# [Data to examine]
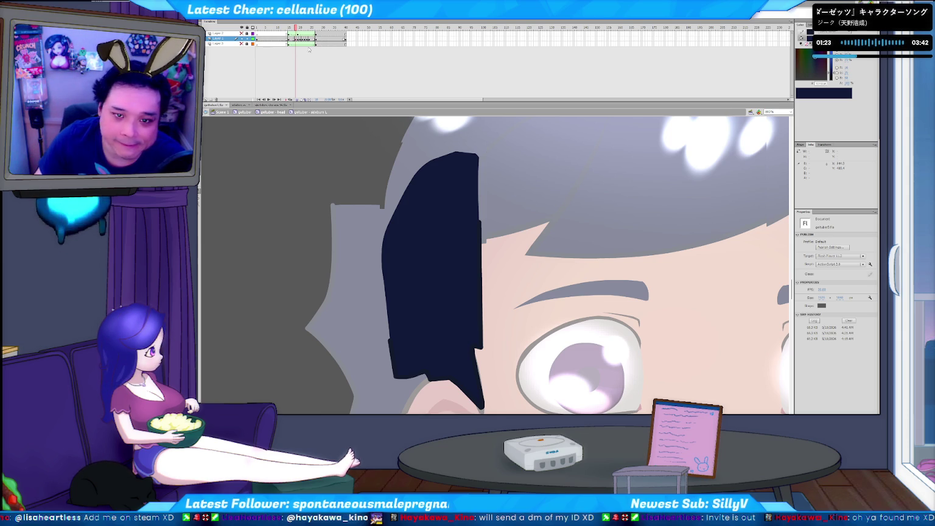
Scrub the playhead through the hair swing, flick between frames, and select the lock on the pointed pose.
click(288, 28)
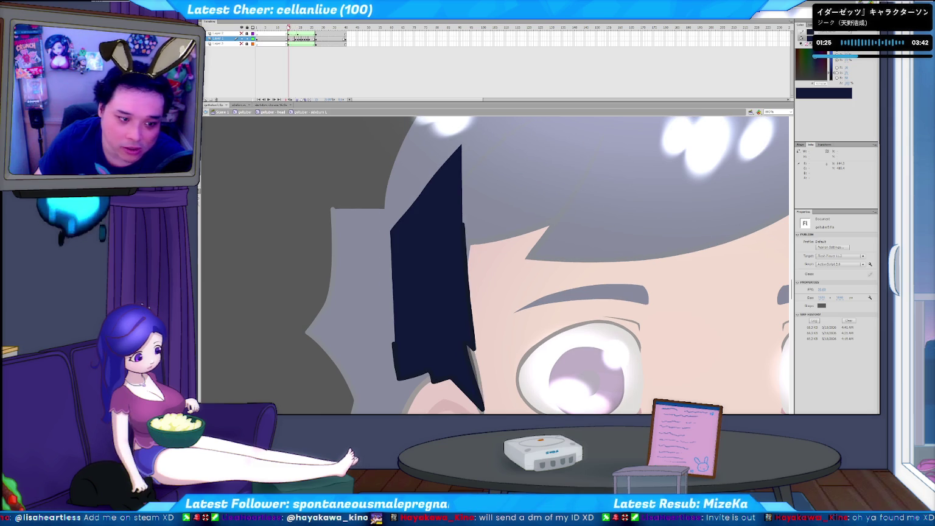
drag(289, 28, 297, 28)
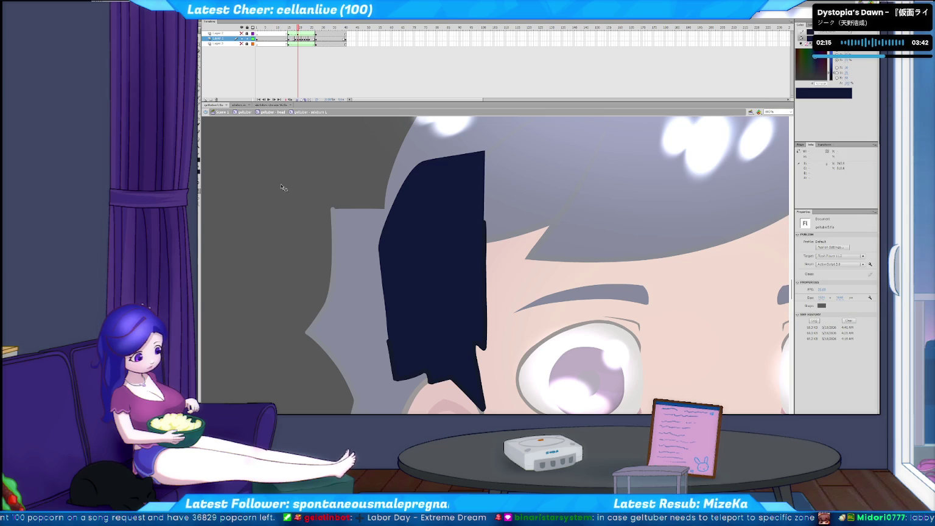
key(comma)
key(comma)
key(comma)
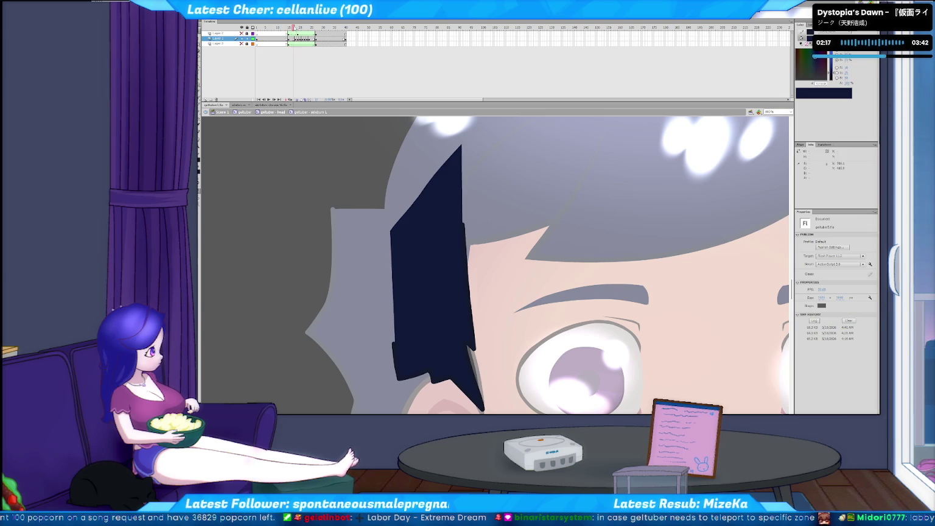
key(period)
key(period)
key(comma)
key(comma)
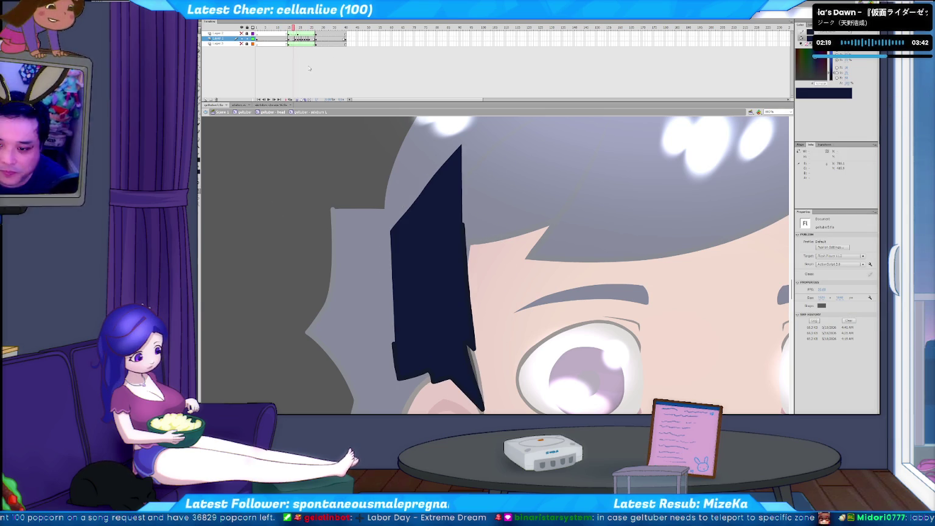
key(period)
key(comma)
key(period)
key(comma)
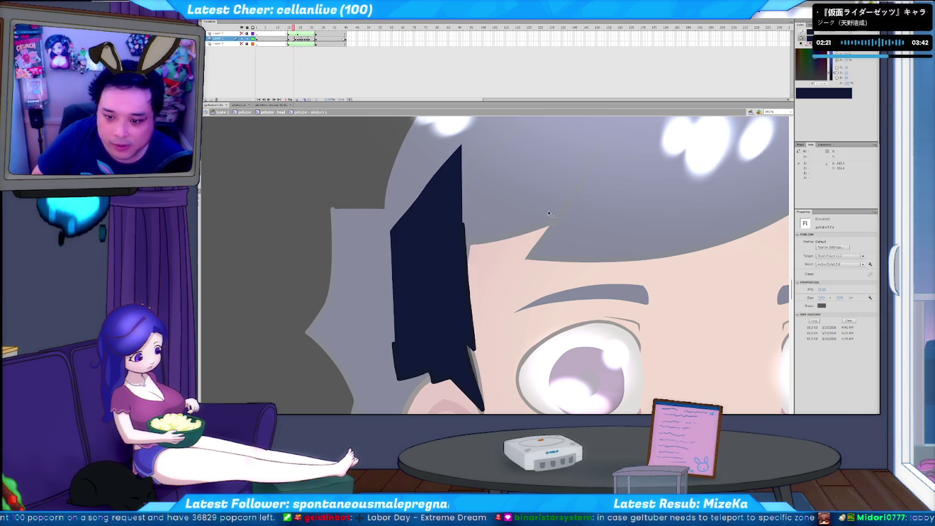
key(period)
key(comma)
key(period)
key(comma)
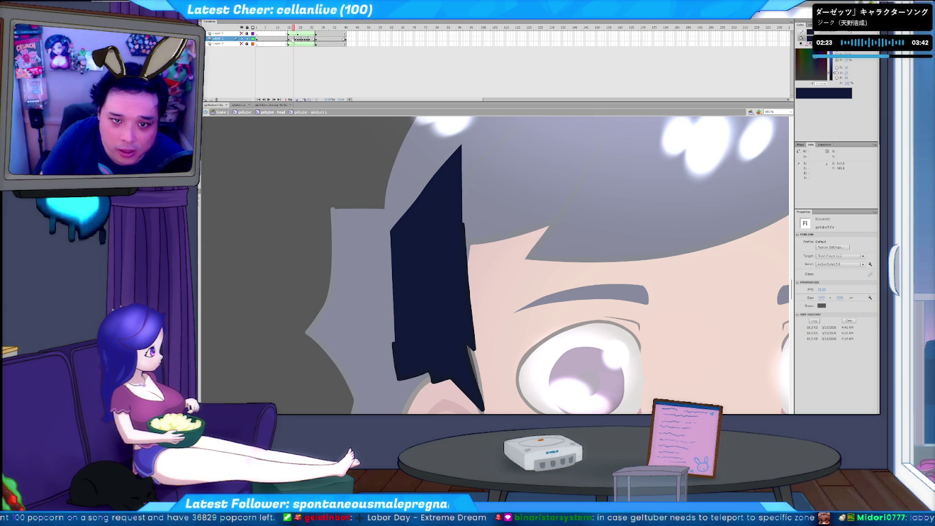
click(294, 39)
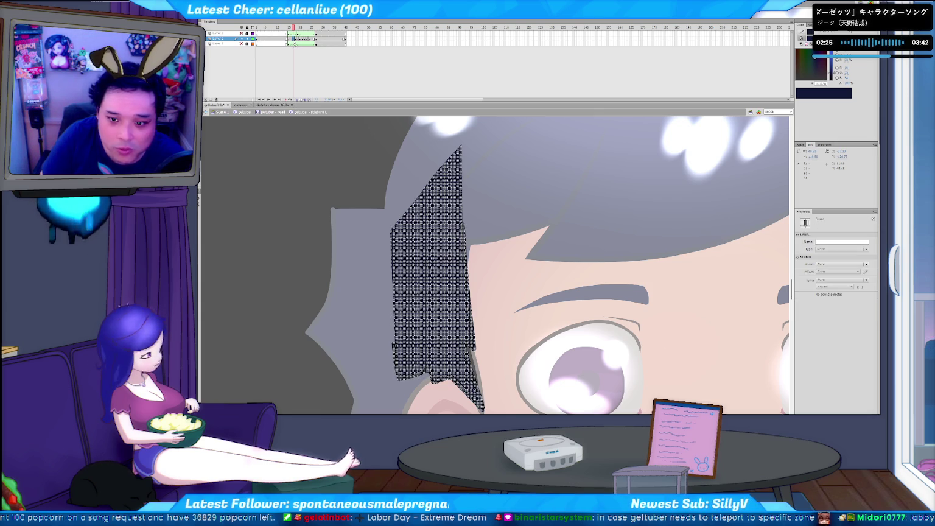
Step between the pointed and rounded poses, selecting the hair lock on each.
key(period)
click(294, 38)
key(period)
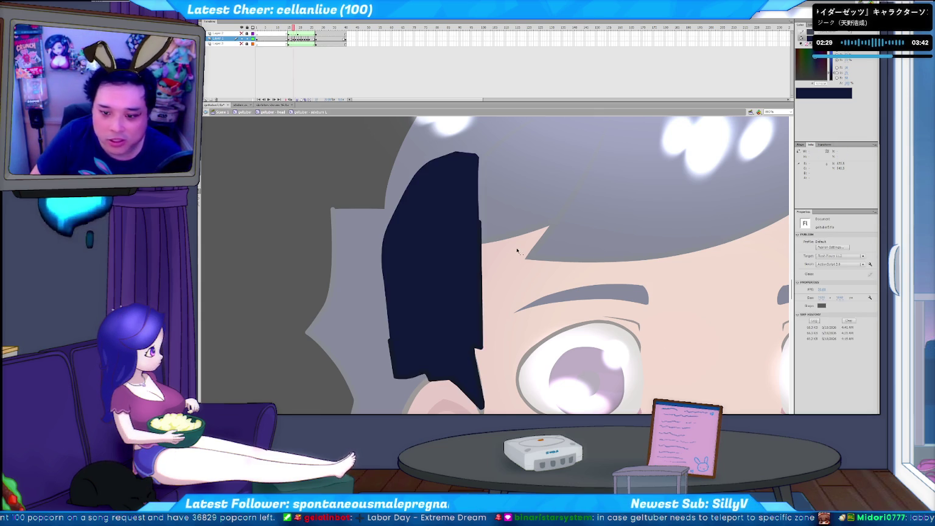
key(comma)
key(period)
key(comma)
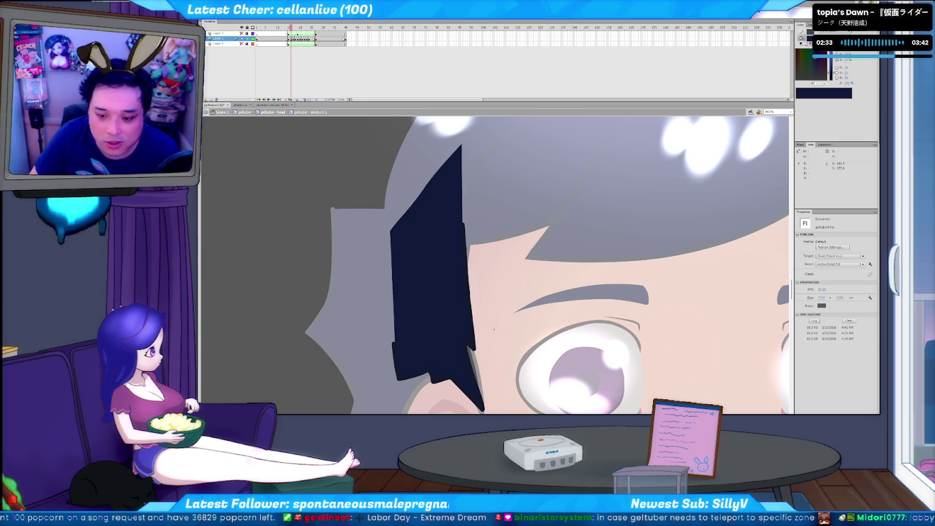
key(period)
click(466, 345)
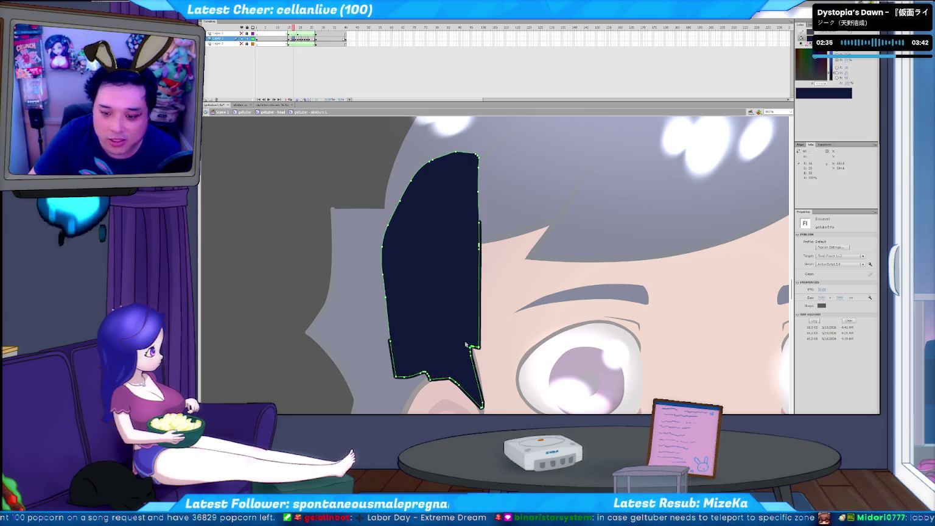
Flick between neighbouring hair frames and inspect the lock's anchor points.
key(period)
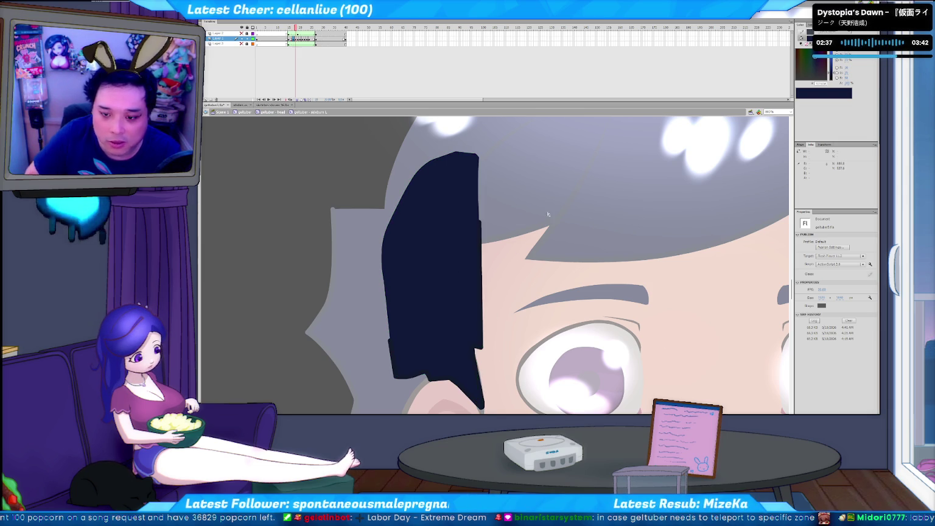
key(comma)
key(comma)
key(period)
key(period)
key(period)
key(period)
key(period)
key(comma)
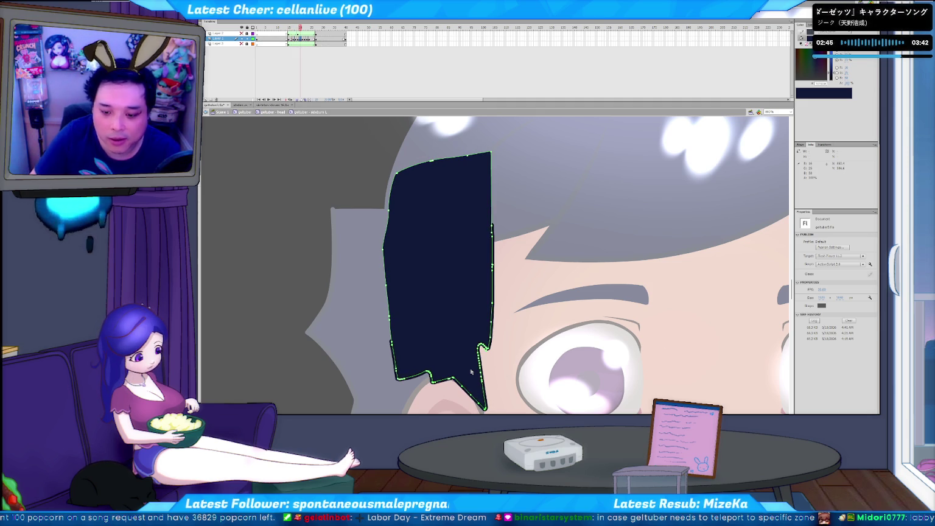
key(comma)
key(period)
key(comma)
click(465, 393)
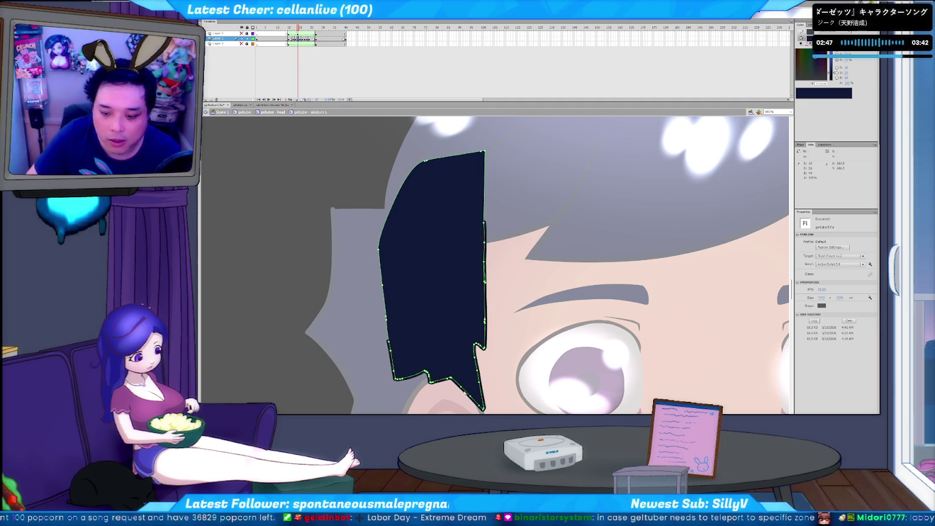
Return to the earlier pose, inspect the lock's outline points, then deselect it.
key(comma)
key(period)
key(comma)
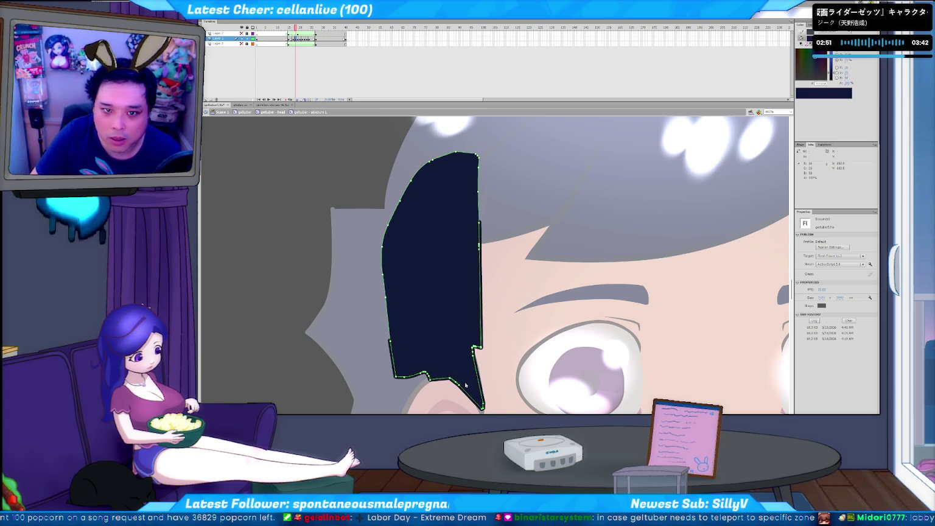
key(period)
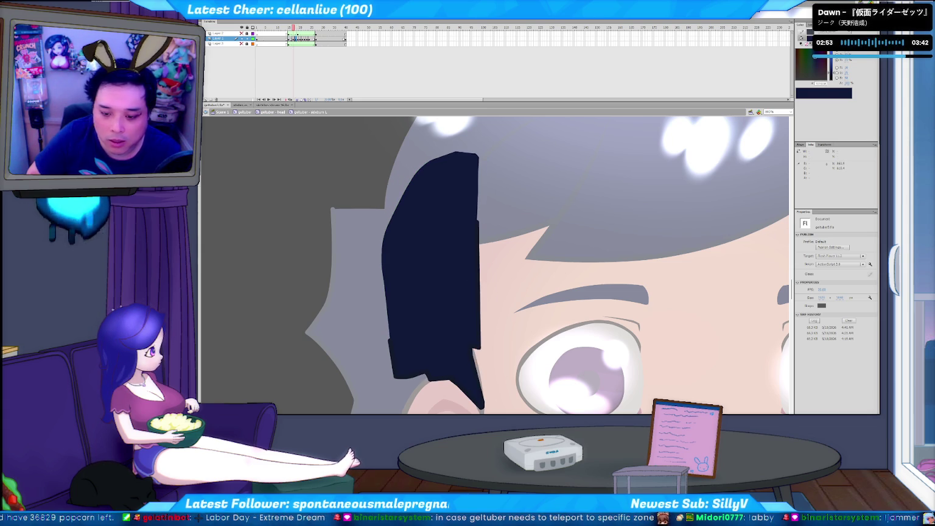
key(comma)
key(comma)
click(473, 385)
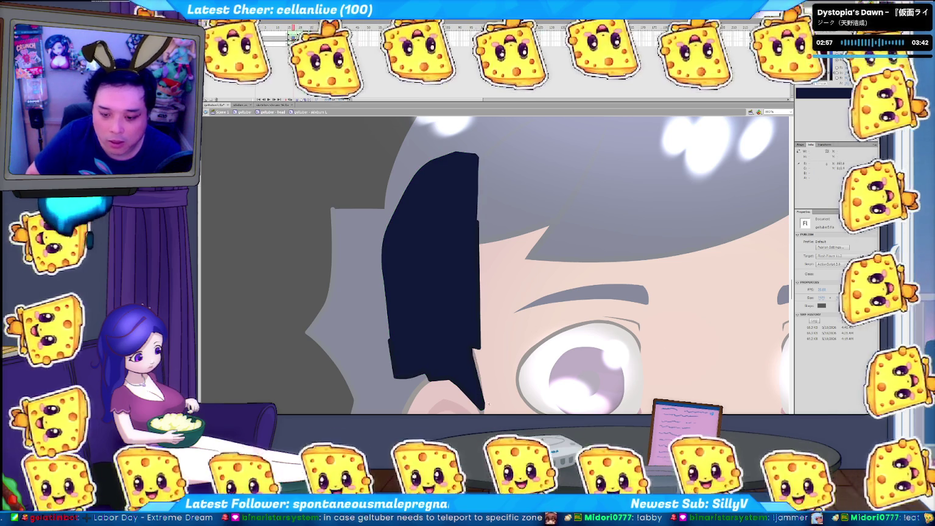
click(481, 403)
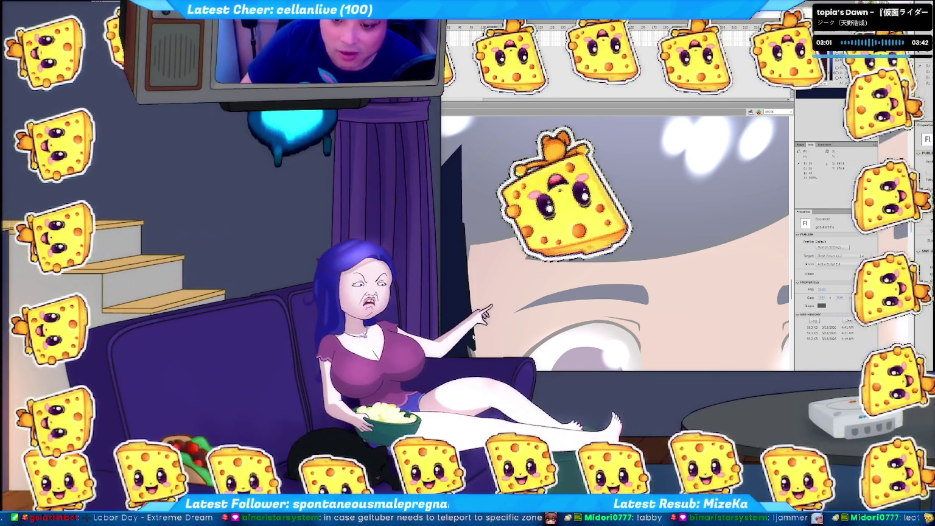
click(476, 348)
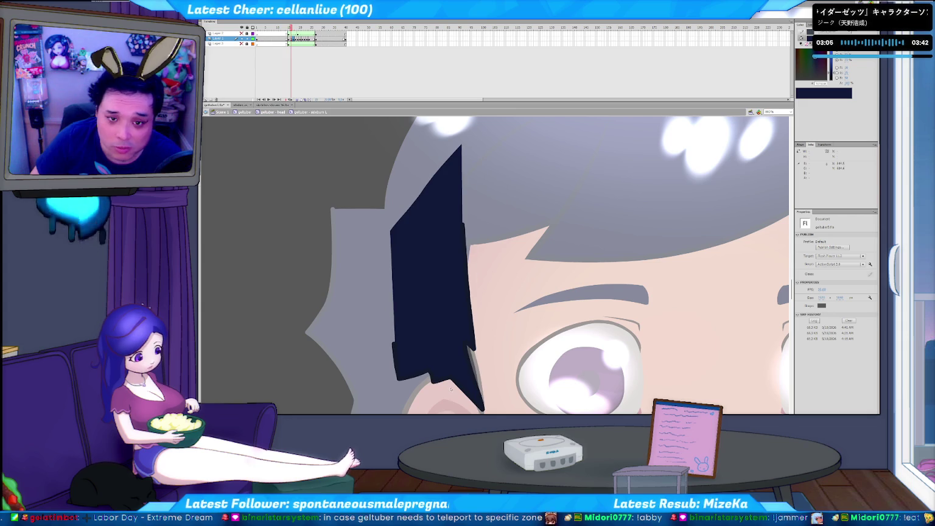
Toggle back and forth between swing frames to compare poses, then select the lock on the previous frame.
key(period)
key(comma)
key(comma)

# [Your task]
Would you show all lines of the material above that contain the word "click"?

# [Reply]
click(288, 28)
click(294, 39)
click(294, 38)
click(466, 345)
click(465, 393)
click(473, 385)
click(481, 403)
click(476, 348)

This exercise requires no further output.